細かい野球を追求し悲願の甲子園へ 京都国際(京都)【後編】
夏の京都大会で4強、秋には初の近畿大会出場を決め、初の甲子園出場が手の届くところまで来ている京都国際。卒業生には曽根海成(広島)や清水陸哉(ソフトバンク)といったプロ野球選手がおり、有力選手を輩出する学校として近年、注目を集めている。後編では近畿大会終了後の取り組みについて迫っていく。
高い向上心と高い意識で初の聖地を目指す京都国際(京都)【前編】
高い向上心で更なるレベルアップへ
主将・上野響平
近畿大会を終えてからは実戦練習をほぼ毎日取り入れているという。「バントや走塁は日頃の鍛錬」と細かい野球を追求することで隙の無いチームを目指している。
その一方で実践から離れるこの時期は「わがままになっていい」と、個人の能力を高めることをひたすら重視。体が小さい選手が多いこともあり、この冬はウエイトトレーニングに力を入れる一方で、体の可動域を広げるために古武術や脳科学と運動学を融合したライフキネティックの動きを取り入れるなど、様々な工夫を凝らしている。
「高い意識を持って入ってくる子が増えてきました」と小牧監督が話すように、選手たちの向上心は高い。その代表格が主将の上野響平(2年)だ。プロ入りを目指して京都国際に入学してきた上野は1年春からショートのレギュラーを獲得。新チームでは主将となり、名実ともにチームを引っ張る立場となった。
責任ある立場になったことで「ちょっとずつ仲間を思う気持ちや引っ張る姿勢が身に付いてきた」と小牧監督も成長ぶりを認める。コンタクト能力の高い打撃と、捕ってからの早さが光る守備は必見。高卒でのプロ入りを目標としており、今後の活躍に期待が高まる。

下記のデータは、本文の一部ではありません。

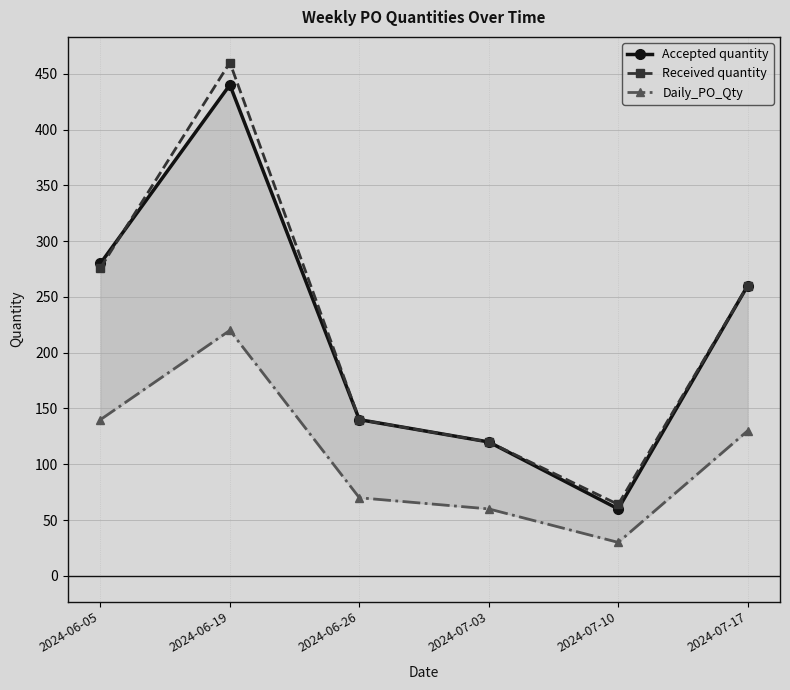

Reading left to right, extract all data points from this chart.

Accepted quantity: 2024-06-05=280	2024-06-19=440	2024-06-26=140	2024-07-03=120	2024-07-10=60	2024-07-17=260
Received quantity: 2024-06-05=276	2024-06-19=460	2024-06-26=140	2024-07-03=120	2024-07-10=64	2024-07-17=260
Daily_PO_Qty: 2024-06-05=140	2024-06-19=220	2024-06-26=70	2024-07-03=60	2024-07-10=30	2024-07-17=130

京都国際のストロングポイントは投手力だ。旧チームから主戦として活躍しているのが、緩急の使い方が上手い左腕の生駒拓也(2年)と近畿大会で141㎞を記録した本格派右腕の酒井海央(2年)の二人。彼らが試合を作ることで安定した戦いができている。
彼ら以外にも1年生の山口悠太や入海勇太が「冬を越せば生駒と酒井を抜くのではないか」と小牧監督が期待を寄せるほど成長が著しい。さらに秋はベンチ入りを逃した小野陸(2年)が今では最も調子がよく、140㎞に迫る球を投げているという。
そして投手への熱意をむき出しにしているのが秋に4番を打っていた早真之介だ。チーム屈指の打撃センスを買われて1年夏から外野手として出場しているが、本来は130㎞後半の速球を投げ込む本格派左腕。「投手がしたくて仕方がない」と現在は投手のメニューをこなしている。
「根っからの野球小僧」と小牧監督が評する早もプロ入りを目指す選手の一人。元から練習熱心な選手だったが、近畿大会では自らの失策で敗れたこともあり、悔しさを持って練習に取り組んでいるという。取材に訪れた日にも全体練習後に自主練習で外野ノックを受ける姿が見られた。
チーム一丸となって悲願の甲子園へ
左:有馬真大 右:西川晃成
投手力に自信がある一方で「例年に比べると打力はない」と小牧監督は打線に課題を残している。そんな中で期待されているのが圓谷颯太(2年)と釣寿生(1年)だ。彼らはチームでも屈指の長距離砲。守備面に不安があったため、秋は外れていたが、彼らがスタメンに加われば一気に得点力が増す。
特に釣はプロも狙えるほどの逸材と小牧監督は評価する。捕手を務める釣は捕手としての頭脳を徹底的に鍛えている真っ最中。彼が打てる捕手として活躍できればプロのスカウトも放ってはおかないはずだ。
さらに京都国際には他にはない武器がある。それがランナーコーチの有馬真大(2年)と西川晃成(2年)だ。彼らは1年秋から不動のランナーコーチでチームに刺激を与える存在だ。
特に三塁ランナーコーチの有馬は声で名門校から特待生の誘いが来たというほど、声で存在感を発揮している選手で「有馬の声で救われたこともある」と小牧監督も絶大な信頼を置いている。彼らの声にもぜひ注目してもらいたい。
夏、秋と甲子園が目前に迫りながら惜しくも届かなかった京都国際。高い向上心を持って取り組んでいる選手たちの姿を見ていると、甲子園初出場もそう遠くないように感じる。悲願の甲子園出場に向けて熱意を燃やす彼らの戦いぶりに注目だ。